» Data
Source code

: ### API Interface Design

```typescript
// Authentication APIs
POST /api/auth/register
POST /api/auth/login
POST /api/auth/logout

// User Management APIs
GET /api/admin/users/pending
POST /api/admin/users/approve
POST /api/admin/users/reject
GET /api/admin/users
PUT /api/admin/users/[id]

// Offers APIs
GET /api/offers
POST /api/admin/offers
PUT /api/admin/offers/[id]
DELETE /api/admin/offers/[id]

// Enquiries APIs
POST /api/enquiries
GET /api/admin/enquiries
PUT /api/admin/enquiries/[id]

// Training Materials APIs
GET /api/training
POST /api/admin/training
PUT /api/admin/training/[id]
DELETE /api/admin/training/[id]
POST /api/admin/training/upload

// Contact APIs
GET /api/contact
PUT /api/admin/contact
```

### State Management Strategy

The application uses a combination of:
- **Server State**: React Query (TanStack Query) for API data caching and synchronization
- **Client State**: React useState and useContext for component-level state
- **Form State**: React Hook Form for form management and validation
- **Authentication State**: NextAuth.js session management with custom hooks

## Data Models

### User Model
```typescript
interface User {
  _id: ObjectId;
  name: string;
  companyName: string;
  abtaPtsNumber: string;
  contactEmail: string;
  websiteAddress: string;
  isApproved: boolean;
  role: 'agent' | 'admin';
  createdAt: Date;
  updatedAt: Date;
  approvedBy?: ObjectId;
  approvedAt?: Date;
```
...
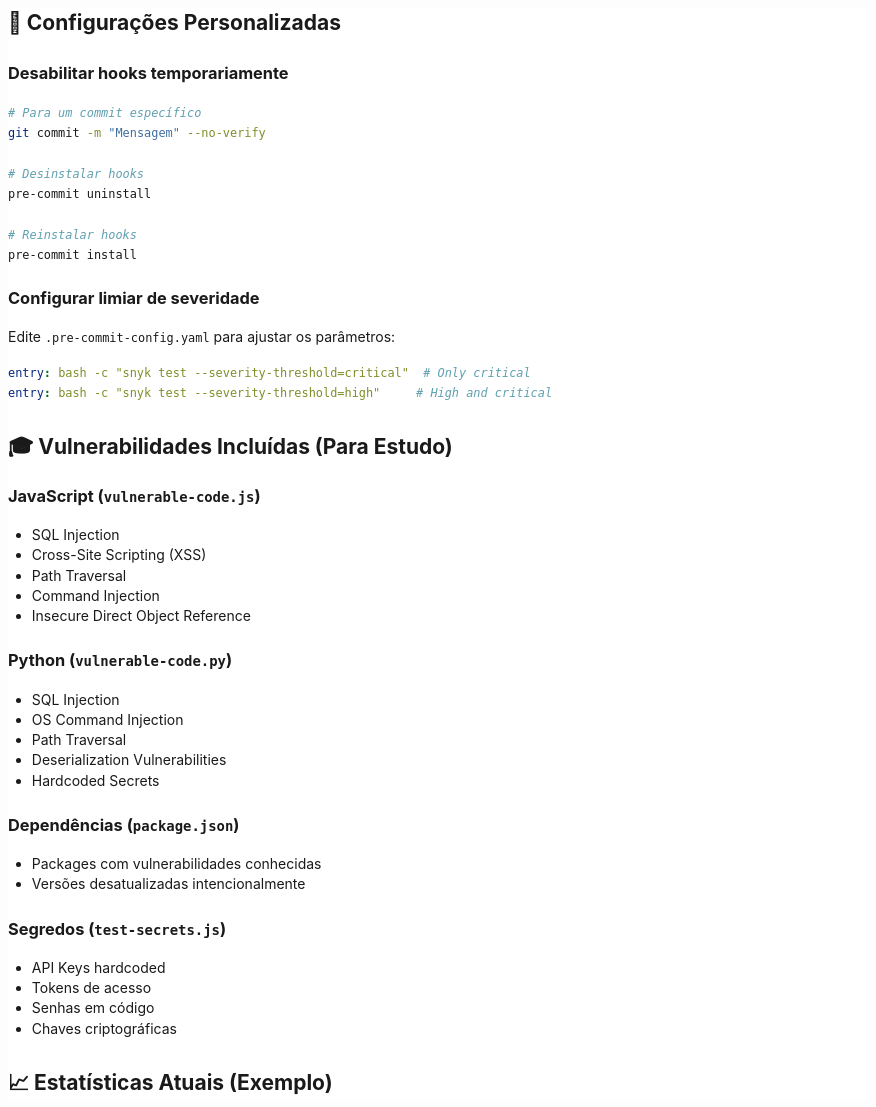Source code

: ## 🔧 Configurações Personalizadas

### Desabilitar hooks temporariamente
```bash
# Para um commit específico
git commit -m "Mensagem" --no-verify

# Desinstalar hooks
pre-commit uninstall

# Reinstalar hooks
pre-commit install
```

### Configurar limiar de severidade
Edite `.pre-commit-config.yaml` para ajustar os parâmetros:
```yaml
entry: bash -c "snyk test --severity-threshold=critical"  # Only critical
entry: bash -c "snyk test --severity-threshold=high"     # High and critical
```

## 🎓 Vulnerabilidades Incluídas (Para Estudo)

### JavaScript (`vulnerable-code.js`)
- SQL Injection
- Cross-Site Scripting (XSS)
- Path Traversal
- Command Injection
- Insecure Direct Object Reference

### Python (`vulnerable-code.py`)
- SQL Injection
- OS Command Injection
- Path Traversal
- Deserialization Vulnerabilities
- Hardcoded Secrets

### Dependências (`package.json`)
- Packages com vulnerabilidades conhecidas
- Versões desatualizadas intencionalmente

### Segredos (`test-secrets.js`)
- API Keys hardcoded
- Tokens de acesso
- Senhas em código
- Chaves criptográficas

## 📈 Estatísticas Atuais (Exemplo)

» Task prompt
Copy the stretch of the records above that runs from the line with "- Versões desatualizadas intencionalmente" through the line with "## 📈 Estatísticas Atuais (Exemplo)". Both end lines belong in the copy, and nothing else does.

» Result of this exercise
- Versões desatualizadas intencionalmente

### Segredos (`test-secrets.js`)
- API Keys hardcoded
- Tokens de acesso
- Senhas em código
- Chaves criptográficas

## 📈 Estatísticas Atuais (Exemplo)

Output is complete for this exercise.